I also posted this article on my LJ. You might want to check out the discussion there. ;)
Nice post, Chris; I might quibble at one or two minor points - e.g. I'm not sure Lenin was so averse to political violence as you seem to suggest - but in the main all I have to do is nod and agree.
It's an interesting question: I once worked my way through War and Peace (not in the original, although I have got the Latin), but got bogged down right at the end, when Tolstoy goes into his theoru of history. I haven't gone back to check, but I seem to recall him arguing that history was driven by individuals gaining power. This seems to me fundamentally wrong, and I am much closer to what I read you as arguing: that, for example, if Hitler had not come to power, the conditions pertaining in Germany at the time may well have thrown up another figure who could have been at least as monstrous, if not more so. So it's not the individuals who matter, it's just that someone will inevitably get thrown to the top of whichever heap has been created. And, generally, then go ahead and make it worse...
Hey, Ian!
I didn't mean to suggest that Lenin wasn't opposed to political violence, but merely suggest (and fully knowing that who KNOWS what would have happened if he'd lived a longer life) that his political violence wasn't of Stalinist proportions. I fully feel that post-revolutionary Russia is one of those violence socialist revolutions that produced a military dictatorship with an awful human rights record, definitely. But Lenin wasn't any more violent than, say, the Tsar's government. Which might be a quibbling distinction so forgive me if it sounds defensive. ;)

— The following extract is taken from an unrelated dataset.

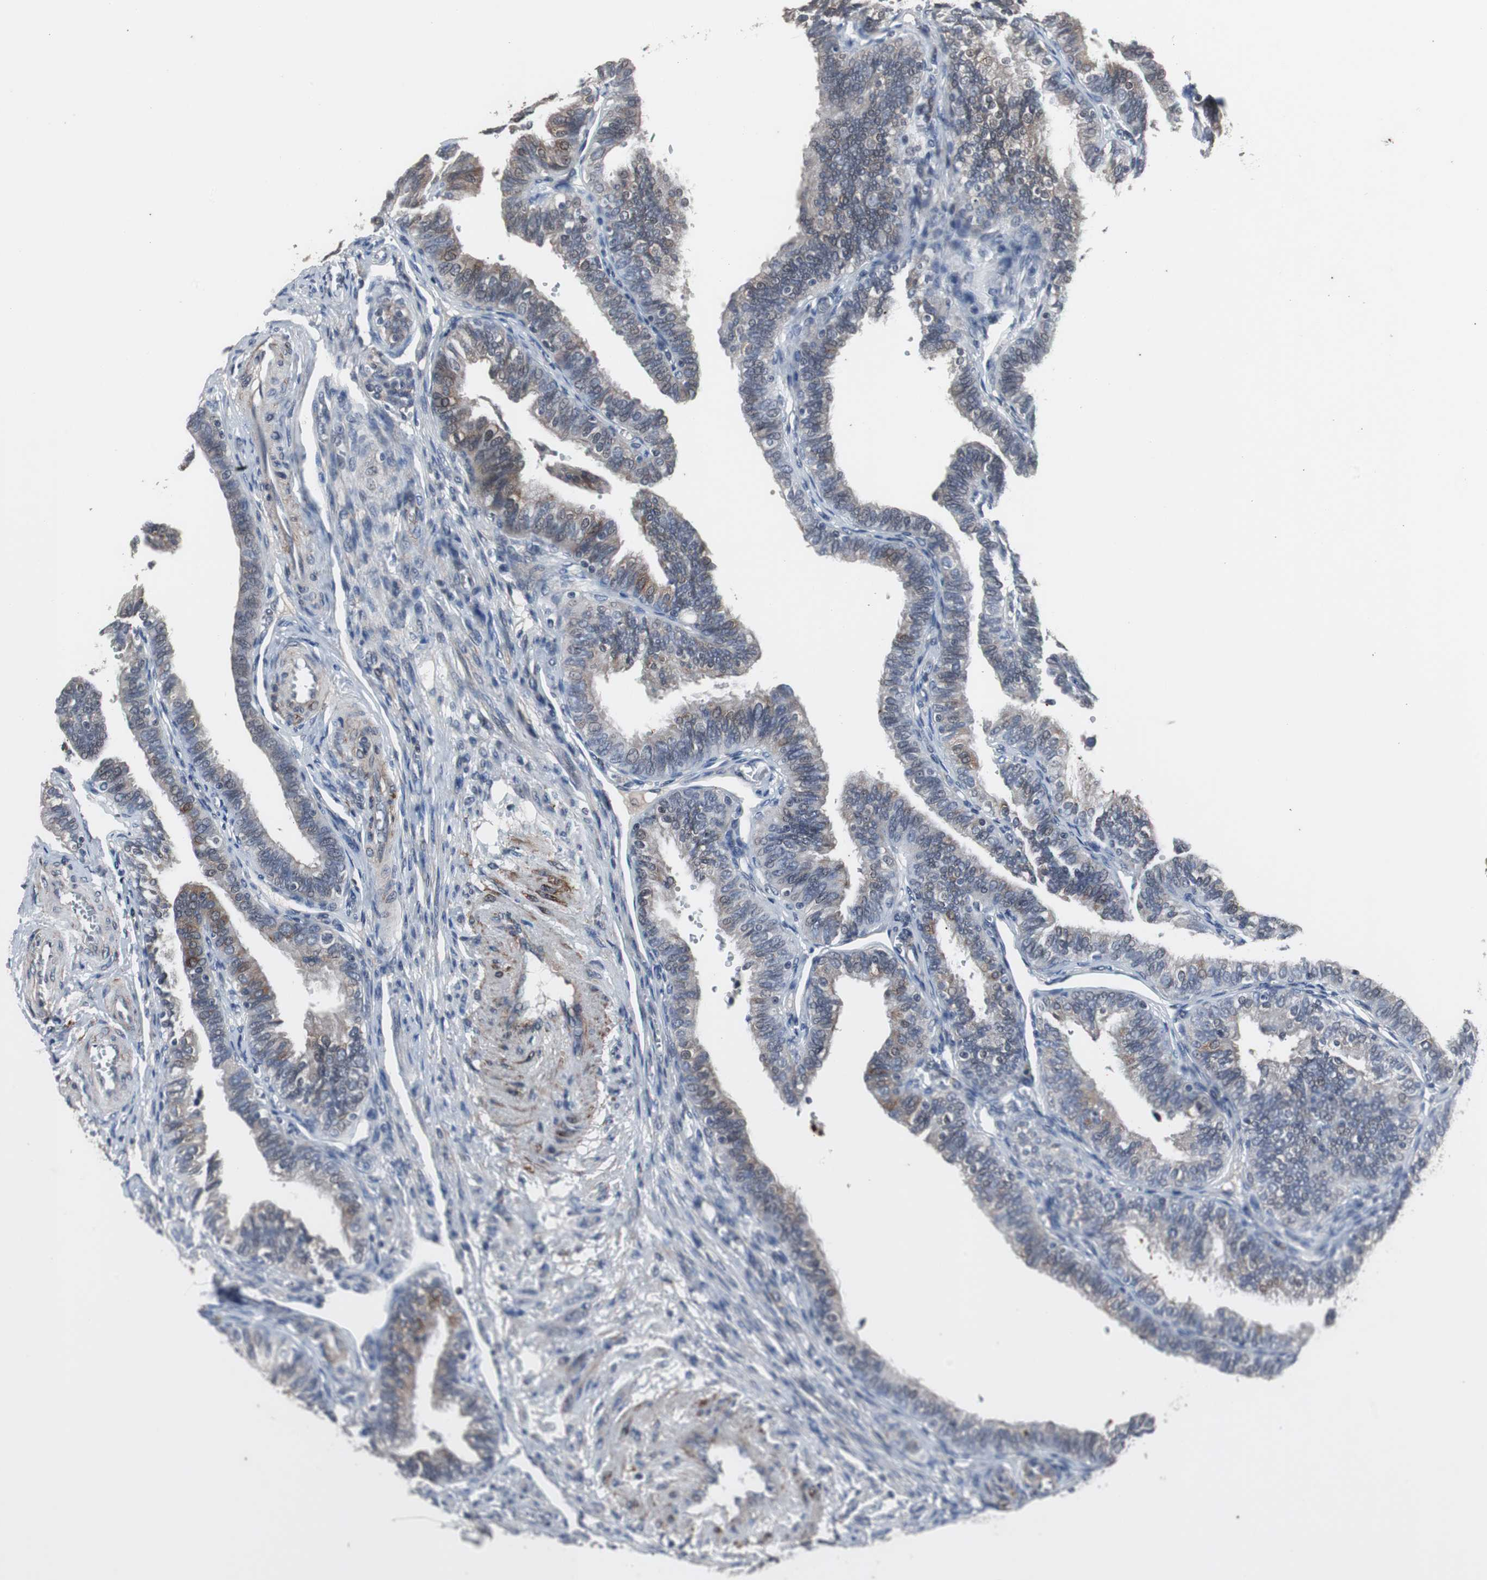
{"staining": {"intensity": "weak", "quantity": ">75%", "location": "cytoplasmic/membranous"}, "tissue": "fallopian tube", "cell_type": "Glandular cells", "image_type": "normal", "snomed": [{"axis": "morphology", "description": "Normal tissue, NOS"}, {"axis": "topography", "description": "Fallopian tube"}], "caption": "This is an image of immunohistochemistry (IHC) staining of benign fallopian tube, which shows weak staining in the cytoplasmic/membranous of glandular cells.", "gene": "CRADD", "patient": {"sex": "female", "age": 46}}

Tolstoy was a proponent of the Big Man theory of history, yeah. That political change is made by guys like Alexander the Great and Napoleon. I'm not a fan of that. I'm not sure there *is* a term for what I think the driving force of history is -- I think it's technology. That a person will build something and then, over time, we work out the political ramifications of that "thing". So, people invented horticulture and then they invented villages and then kingship to rule (or, perhaps, misrule) those villages. Or someone invents cannons and a guy like Napoleon figures out what to do with them. So, I suspect that someone like Hitler -- who discovered the political ramifications of the genocidal implications of industrial technology -- was more or less inevitable (and, indeed, duplicated in people like Stalin and Pol Pot).

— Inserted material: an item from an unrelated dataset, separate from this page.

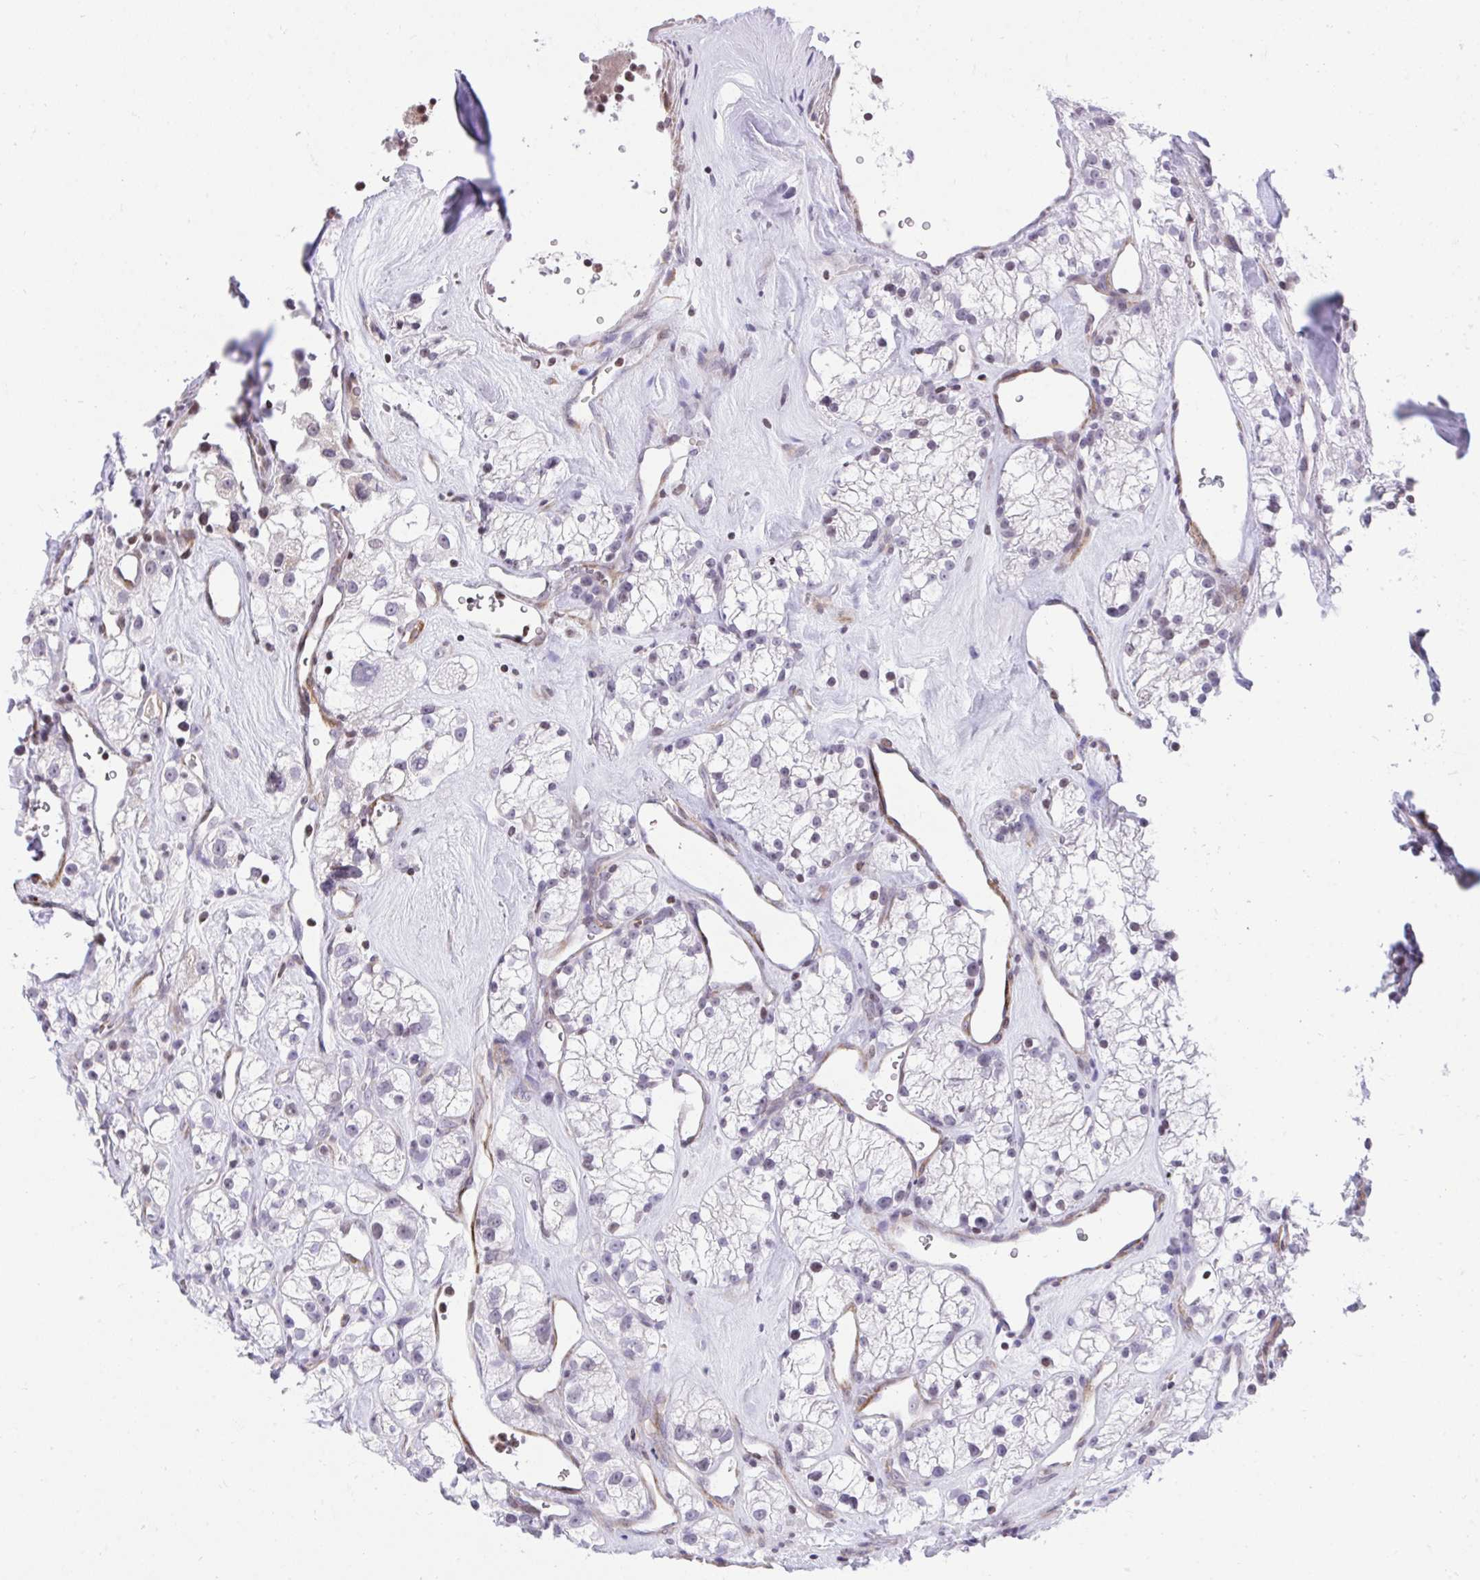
{"staining": {"intensity": "negative", "quantity": "none", "location": "none"}, "tissue": "renal cancer", "cell_type": "Tumor cells", "image_type": "cancer", "snomed": [{"axis": "morphology", "description": "Adenocarcinoma, NOS"}, {"axis": "topography", "description": "Kidney"}], "caption": "Adenocarcinoma (renal) stained for a protein using immunohistochemistry exhibits no positivity tumor cells.", "gene": "KCNN4", "patient": {"sex": "male", "age": 77}}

This belief is related to social history, where broad culture creates the preconditions for the development of a certain kind of leader. So, in social history Hitler arose because of stuff like Germany's humiliation after the Treaty of Versailles and the endemic anti-semitism that was part of Germany's culture for at least a thousand years. (I don't think that social history is incompatible with my own pet historical theory, I should add, hehe.) That a person like Hitler didn't arise in a social vacuum -- that he was created by social forces and was merely the means through which Germany enacted already broadly existing fears and frustrations. That Hitler came to exist because the Germany people wanted someone like Hitler to come to exist. That makes somewhat more sense to me that the whole Great Man theory of history.
I agree that pacifists are ahead of their time. Like you, I could not quite be one but I would like to be. A pacifist I much admire is Vera Brittain. Few people know of her now but she was much maligned for opposing WW2.